Controlling protein functions with light: <em>New tools for optogenetic bio-applications in vitro and in the cell.</em> — ASN Events

Controlling protein functions with light: New tools for optogenetic bio-applications in vitro and in the cell. (#165)

Andrew Ngo 1 , Danny Hatters 1 , Michael Griffin 1
  1. Department of Biochemistry and Molecular Biology, Bio21 Molecular Science and Biotechnology Institute, 30 Flemington Road, The University of Melbourne, VIC 3010 Australia

The ability to control protein functionality with light has enormous potential to advance our understanding of biological problems and for use in biotechnology.  The most widely used applications to date include the ontogenetic systems, which enable neuronal action potentials to be regulated non-invasively with lasers; and various tools to induce protein dimerization with light.  These tools employ naturally occurring light sensing proteins/domains from plants and other organisms including Light, Oxygen,Voltage domain (LOV), phytochrome B(PHYB), Cryptochrome 2 protein (CRY2) and Dronpa.

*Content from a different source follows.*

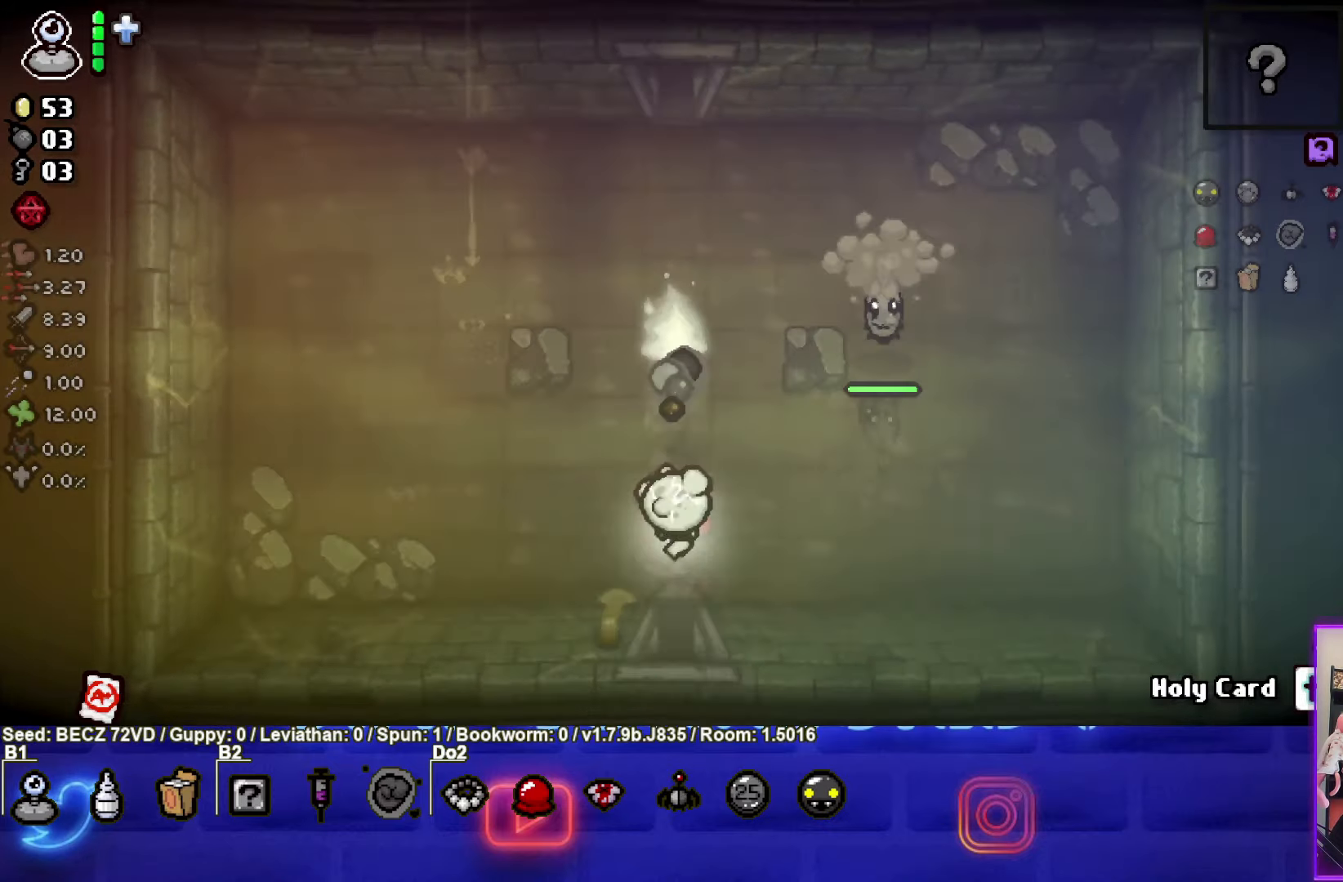
{"buttons": [], "left_stick": "down-left", "right_stick": "center", "events": [[100, "TRIANGLE", "up"], [434, "left_stick", "down-left"]]}
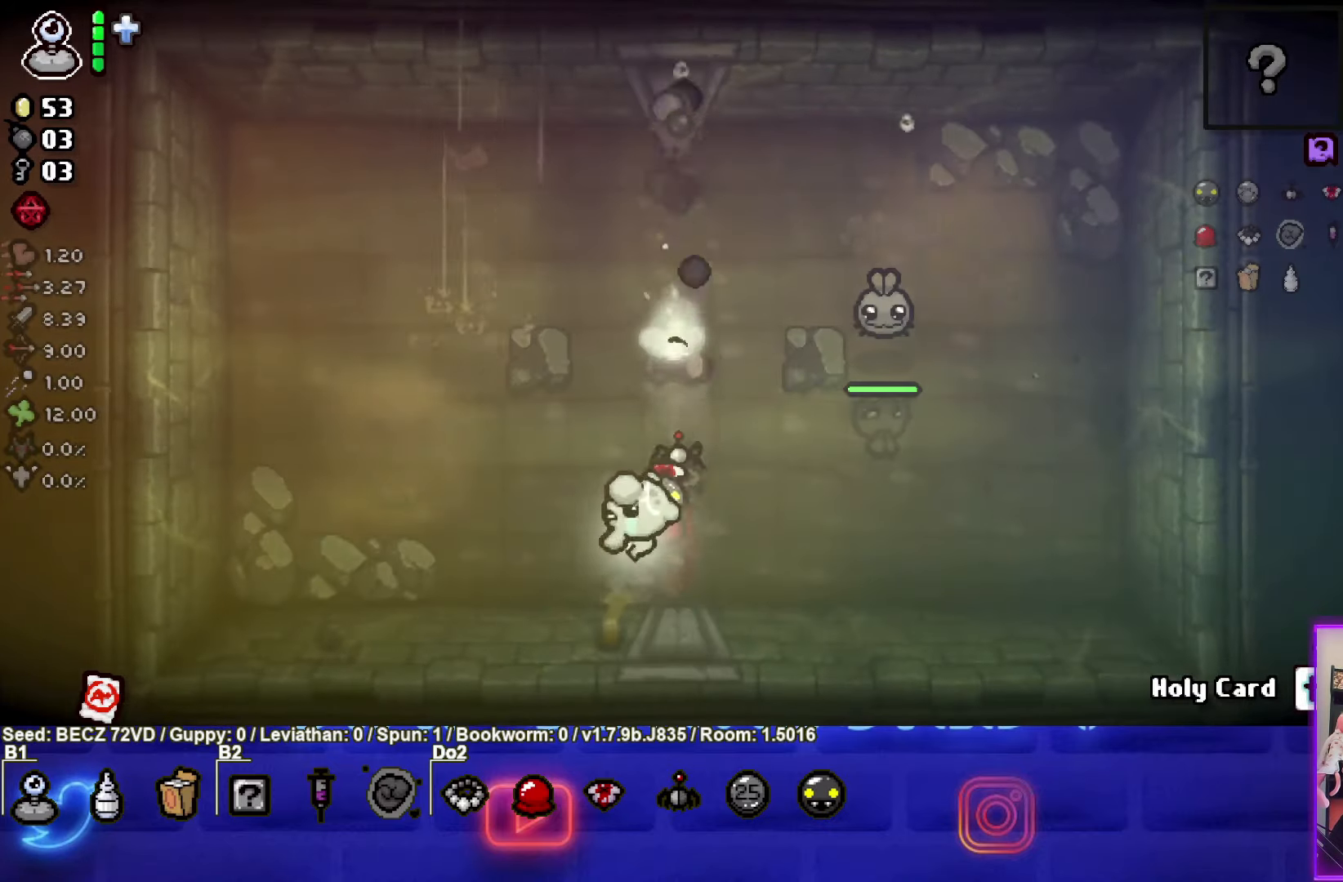
{"buttons": [], "left_stick": "up-left", "right_stick": "center", "events": [[33, "left_stick", "left"], [400, "left_stick", "up-left"]]}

These proteins undergo large conformational changes or changes in the oligomeric state in the light state relative to the dark state.  In this project, we seek to build new light-activated proteins for use as tools in the lab and in medicine.  Starting with a transposon-based approach to randomly insert the LOV2 domain into our target proteins, we will screen for variants that display light-sensitive functionality.  The targets include firstly avidin, which is one of the most useful molecular biology and biotechnology tools because of its extraordinary binding affinity to biotin (K=10−14 M); the BirA biotin ligase, which is emerging as an exciting new proteomics tool for localization-specific biotinylation in cells and the barnase ribonuclease: barstar inhibitor complex, which if we can control barnase ribonuclease activity with light sensitive domains, will offer potential as a cancer cell killer triggered with light.